Your instructions. Count each line below that has the word "between" in it, and give only the total.

Collected data.
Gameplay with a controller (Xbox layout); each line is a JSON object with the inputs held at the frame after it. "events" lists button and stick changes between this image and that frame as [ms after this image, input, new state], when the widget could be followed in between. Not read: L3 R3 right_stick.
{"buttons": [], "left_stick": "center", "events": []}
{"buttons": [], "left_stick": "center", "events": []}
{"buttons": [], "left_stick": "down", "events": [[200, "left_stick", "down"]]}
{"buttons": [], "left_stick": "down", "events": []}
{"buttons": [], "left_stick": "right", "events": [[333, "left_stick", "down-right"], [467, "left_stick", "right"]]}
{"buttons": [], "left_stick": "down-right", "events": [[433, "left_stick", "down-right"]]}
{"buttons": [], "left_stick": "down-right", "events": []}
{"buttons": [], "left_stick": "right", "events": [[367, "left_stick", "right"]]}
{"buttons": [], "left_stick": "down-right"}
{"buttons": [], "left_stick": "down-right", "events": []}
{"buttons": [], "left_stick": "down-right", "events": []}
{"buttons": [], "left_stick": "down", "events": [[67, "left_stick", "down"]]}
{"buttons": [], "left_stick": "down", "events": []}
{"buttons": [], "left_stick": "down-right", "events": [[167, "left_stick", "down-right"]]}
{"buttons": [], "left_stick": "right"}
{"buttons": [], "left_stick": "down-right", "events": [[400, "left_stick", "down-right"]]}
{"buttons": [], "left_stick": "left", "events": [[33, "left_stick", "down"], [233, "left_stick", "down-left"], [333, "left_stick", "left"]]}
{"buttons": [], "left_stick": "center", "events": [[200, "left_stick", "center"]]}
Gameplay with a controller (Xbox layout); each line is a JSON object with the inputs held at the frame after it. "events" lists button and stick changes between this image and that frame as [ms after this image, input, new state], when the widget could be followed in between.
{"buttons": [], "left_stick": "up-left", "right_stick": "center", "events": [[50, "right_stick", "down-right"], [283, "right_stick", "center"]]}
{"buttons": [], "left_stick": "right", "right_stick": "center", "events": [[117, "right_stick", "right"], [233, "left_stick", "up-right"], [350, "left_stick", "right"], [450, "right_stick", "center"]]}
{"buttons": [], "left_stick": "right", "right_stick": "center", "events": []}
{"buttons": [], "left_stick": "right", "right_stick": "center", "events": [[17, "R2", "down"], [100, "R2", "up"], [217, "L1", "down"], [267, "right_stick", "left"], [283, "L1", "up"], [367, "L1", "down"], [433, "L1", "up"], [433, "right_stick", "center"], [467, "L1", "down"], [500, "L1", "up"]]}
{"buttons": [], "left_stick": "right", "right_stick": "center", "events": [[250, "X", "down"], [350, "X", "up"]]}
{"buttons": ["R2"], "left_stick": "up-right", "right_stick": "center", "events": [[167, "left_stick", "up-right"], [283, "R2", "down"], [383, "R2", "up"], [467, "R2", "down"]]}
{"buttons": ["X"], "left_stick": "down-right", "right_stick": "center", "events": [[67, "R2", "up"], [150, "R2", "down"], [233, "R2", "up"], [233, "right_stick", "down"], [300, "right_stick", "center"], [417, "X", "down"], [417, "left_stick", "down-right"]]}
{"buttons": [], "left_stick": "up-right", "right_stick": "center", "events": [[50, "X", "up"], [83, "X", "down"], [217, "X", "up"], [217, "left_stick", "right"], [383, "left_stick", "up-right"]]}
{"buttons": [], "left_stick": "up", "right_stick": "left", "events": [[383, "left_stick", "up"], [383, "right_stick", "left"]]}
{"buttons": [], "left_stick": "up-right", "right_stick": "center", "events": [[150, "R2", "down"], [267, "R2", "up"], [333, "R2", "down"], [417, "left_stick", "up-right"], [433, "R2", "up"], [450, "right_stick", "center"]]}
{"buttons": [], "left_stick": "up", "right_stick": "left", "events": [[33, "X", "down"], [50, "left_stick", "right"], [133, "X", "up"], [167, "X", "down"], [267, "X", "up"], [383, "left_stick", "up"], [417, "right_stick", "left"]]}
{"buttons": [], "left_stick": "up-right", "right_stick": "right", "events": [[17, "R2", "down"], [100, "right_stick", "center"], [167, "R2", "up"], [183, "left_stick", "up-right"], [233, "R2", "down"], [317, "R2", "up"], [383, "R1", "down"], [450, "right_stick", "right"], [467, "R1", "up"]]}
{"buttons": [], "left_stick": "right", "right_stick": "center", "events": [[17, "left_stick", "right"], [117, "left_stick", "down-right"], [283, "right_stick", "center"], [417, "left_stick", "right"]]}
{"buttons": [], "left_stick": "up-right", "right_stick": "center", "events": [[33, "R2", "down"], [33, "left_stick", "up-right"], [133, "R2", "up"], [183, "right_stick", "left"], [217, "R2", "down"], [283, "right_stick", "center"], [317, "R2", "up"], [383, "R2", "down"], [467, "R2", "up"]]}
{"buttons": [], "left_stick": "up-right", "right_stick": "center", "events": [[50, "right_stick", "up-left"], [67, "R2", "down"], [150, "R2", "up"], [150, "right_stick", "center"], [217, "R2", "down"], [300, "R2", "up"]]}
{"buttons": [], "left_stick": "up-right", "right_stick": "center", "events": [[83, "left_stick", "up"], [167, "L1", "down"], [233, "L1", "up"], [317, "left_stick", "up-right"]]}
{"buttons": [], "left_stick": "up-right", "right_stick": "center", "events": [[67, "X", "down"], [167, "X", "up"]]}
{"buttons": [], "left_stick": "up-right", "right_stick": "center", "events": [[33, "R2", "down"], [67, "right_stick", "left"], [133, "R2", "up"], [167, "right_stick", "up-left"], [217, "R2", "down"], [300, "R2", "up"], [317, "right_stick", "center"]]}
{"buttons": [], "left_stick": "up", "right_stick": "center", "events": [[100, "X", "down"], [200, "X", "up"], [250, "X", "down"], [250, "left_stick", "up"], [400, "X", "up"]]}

Answer below. 2